> _Exercise brief_
Reproduce word for word the stretch of the records below from the line containing "collectors: C. Vargas Calderón" through the line containing "genus: Munnozia", including both of those lines.

%%

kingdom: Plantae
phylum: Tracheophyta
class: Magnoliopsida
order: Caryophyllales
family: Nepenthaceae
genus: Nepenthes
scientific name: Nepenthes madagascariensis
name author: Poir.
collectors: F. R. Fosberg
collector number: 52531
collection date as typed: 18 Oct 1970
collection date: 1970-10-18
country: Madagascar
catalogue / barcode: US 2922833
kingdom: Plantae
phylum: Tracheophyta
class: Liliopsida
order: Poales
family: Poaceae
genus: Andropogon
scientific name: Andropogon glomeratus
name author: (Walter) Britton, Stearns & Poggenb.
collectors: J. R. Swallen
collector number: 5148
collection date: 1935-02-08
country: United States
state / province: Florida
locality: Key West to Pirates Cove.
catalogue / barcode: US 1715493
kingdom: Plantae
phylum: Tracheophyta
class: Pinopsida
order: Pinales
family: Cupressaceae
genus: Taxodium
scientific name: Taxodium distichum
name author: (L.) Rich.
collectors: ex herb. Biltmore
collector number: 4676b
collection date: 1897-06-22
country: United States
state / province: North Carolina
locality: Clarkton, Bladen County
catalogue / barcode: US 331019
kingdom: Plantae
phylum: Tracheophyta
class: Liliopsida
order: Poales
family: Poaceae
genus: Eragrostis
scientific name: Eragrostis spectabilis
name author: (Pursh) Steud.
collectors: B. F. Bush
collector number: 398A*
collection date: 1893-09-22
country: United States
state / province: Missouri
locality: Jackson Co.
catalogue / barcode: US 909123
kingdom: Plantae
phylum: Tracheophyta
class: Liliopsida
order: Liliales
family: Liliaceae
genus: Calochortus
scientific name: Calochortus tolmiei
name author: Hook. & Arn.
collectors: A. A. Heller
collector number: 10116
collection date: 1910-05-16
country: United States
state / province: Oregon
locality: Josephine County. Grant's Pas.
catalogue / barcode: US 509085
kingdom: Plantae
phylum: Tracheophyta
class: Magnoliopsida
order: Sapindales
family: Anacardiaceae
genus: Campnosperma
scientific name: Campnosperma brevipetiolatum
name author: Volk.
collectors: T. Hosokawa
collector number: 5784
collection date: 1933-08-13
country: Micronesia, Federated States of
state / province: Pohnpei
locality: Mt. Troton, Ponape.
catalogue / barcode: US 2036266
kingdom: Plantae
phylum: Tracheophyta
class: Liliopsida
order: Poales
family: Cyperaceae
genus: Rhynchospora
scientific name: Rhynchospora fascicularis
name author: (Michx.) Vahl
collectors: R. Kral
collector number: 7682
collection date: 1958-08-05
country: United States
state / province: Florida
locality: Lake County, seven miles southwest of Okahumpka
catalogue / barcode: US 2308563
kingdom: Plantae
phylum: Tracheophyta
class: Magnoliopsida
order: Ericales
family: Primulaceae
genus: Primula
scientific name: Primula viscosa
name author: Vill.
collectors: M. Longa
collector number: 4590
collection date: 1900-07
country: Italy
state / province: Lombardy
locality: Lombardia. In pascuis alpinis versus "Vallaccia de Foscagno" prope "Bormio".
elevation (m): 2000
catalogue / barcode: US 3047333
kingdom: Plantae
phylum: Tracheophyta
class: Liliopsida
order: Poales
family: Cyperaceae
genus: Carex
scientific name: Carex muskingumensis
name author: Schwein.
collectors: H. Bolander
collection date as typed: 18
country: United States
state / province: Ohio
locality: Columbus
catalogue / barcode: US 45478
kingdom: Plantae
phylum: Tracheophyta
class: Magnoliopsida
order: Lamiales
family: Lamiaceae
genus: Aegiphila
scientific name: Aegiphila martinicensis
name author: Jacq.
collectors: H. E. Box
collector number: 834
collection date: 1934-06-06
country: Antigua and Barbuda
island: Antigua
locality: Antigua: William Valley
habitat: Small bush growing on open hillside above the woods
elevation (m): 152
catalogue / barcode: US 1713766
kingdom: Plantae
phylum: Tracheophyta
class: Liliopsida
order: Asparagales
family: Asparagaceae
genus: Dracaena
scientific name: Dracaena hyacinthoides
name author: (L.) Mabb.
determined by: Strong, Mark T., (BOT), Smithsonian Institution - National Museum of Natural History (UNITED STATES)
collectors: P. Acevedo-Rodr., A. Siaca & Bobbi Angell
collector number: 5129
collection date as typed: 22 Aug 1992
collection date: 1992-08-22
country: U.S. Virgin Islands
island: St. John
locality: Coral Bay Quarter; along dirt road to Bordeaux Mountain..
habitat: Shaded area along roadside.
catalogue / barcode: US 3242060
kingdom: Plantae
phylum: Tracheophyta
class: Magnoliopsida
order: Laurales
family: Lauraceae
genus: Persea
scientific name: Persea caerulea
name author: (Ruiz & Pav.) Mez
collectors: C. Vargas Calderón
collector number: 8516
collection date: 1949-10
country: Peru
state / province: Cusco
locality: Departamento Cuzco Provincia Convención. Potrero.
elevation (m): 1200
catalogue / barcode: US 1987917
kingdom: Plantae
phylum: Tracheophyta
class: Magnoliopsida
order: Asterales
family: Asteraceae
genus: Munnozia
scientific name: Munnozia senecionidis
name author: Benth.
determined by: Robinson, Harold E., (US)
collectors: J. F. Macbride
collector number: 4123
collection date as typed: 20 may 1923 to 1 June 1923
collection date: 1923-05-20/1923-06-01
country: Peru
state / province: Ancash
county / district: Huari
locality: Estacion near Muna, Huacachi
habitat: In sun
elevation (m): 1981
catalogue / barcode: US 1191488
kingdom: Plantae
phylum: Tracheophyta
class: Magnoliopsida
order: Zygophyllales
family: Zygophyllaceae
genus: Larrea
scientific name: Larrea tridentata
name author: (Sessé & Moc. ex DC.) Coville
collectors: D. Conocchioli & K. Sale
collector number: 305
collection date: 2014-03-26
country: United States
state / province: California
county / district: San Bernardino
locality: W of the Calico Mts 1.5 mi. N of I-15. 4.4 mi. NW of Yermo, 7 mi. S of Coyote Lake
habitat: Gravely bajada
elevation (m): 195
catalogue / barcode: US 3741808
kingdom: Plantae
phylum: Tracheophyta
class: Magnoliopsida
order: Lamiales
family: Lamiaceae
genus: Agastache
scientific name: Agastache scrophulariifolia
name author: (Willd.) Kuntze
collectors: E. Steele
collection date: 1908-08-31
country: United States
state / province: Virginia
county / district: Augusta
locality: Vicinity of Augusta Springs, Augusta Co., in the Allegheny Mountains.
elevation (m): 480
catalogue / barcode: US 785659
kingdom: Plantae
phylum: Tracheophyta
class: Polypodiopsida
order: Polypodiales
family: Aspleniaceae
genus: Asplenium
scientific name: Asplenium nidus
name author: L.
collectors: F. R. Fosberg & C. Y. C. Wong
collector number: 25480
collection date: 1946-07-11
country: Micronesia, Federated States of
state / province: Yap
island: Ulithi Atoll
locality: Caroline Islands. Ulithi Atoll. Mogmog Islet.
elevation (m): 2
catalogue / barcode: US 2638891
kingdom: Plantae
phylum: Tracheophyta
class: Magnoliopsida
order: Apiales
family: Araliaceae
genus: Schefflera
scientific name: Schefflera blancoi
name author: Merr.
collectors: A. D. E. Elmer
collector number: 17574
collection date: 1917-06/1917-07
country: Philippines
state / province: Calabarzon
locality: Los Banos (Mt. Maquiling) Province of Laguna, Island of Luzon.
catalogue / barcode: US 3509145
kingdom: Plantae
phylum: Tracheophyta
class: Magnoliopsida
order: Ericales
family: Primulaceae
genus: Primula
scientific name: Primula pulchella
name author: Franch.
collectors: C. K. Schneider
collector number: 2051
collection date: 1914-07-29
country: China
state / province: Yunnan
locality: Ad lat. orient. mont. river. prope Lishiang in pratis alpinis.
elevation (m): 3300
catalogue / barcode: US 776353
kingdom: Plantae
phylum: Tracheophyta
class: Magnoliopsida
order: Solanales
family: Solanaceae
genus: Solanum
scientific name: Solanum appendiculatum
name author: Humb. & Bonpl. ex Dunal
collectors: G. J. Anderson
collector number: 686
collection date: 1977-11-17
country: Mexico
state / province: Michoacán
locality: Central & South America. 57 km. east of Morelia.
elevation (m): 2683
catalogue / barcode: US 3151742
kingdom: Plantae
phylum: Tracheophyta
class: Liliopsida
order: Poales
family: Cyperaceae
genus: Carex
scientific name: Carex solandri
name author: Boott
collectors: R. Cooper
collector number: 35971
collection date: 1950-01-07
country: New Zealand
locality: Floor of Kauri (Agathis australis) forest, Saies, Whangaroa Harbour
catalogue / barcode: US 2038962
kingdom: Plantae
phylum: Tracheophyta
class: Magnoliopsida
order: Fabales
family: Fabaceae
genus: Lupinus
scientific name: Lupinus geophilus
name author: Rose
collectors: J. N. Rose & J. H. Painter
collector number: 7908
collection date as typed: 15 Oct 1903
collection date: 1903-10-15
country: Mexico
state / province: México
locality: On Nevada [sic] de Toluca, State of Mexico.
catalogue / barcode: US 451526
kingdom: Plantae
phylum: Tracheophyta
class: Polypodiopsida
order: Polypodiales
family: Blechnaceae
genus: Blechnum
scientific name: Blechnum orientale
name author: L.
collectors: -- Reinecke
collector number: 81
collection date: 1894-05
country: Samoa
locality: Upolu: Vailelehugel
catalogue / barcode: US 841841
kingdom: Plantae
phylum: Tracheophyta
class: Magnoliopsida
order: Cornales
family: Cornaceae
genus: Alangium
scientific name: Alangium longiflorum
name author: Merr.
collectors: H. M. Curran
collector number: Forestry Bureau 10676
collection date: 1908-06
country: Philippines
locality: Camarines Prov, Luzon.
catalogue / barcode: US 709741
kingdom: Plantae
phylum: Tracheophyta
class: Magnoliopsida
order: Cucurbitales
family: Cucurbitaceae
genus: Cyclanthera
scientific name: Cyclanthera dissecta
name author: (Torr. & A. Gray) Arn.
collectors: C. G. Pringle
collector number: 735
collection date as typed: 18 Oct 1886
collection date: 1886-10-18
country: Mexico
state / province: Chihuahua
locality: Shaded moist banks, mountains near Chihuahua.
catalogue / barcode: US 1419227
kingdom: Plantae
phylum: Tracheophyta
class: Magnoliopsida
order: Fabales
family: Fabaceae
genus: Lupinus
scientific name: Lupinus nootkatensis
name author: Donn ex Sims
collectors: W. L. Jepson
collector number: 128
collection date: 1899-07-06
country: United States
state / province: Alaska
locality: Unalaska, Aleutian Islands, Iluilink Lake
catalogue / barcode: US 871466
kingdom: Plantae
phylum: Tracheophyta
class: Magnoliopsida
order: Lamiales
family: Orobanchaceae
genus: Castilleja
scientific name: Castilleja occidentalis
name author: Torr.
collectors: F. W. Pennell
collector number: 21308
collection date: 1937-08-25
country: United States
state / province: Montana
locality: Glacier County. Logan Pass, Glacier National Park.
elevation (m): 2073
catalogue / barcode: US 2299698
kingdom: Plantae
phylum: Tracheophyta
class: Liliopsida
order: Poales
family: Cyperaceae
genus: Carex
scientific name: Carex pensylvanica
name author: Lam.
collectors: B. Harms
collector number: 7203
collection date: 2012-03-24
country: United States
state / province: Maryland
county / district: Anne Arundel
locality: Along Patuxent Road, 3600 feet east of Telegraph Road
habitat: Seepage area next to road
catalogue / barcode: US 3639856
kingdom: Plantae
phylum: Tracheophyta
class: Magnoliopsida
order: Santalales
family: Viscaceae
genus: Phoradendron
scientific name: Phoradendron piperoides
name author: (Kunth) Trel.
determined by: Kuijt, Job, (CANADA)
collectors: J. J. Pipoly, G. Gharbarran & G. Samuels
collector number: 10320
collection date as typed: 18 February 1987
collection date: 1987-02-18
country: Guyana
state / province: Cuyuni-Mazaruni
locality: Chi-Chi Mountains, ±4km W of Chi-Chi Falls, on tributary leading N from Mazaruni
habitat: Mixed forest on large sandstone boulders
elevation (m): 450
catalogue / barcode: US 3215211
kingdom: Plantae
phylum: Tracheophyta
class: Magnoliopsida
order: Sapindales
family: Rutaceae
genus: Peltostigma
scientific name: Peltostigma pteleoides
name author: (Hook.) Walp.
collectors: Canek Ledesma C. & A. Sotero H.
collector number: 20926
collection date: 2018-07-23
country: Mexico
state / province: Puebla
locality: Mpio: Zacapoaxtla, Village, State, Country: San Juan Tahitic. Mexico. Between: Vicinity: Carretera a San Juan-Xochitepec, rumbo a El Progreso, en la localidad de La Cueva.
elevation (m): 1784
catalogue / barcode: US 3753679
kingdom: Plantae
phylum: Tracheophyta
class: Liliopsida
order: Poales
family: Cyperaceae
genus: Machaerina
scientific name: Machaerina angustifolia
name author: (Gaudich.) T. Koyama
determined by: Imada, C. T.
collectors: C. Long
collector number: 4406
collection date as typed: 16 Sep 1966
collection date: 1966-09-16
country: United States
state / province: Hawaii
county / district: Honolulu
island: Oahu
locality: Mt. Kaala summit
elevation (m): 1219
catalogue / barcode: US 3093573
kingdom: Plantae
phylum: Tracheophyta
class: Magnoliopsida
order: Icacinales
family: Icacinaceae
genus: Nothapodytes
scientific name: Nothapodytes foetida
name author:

%%

> _Exercise output_
collectors: C. Vargas Calderón
collector number: 8516
collection date: 1949-10
country: Peru
state / province: Cusco
locality: Departamento Cuzco Provincia Convención. Potrero.
elevation (m): 1200
catalogue / barcode: US 1987917
kingdom: Plantae
phylum: Tracheophyta
class: Magnoliopsida
order: Asterales
family: Asteraceae
genus: Munnozia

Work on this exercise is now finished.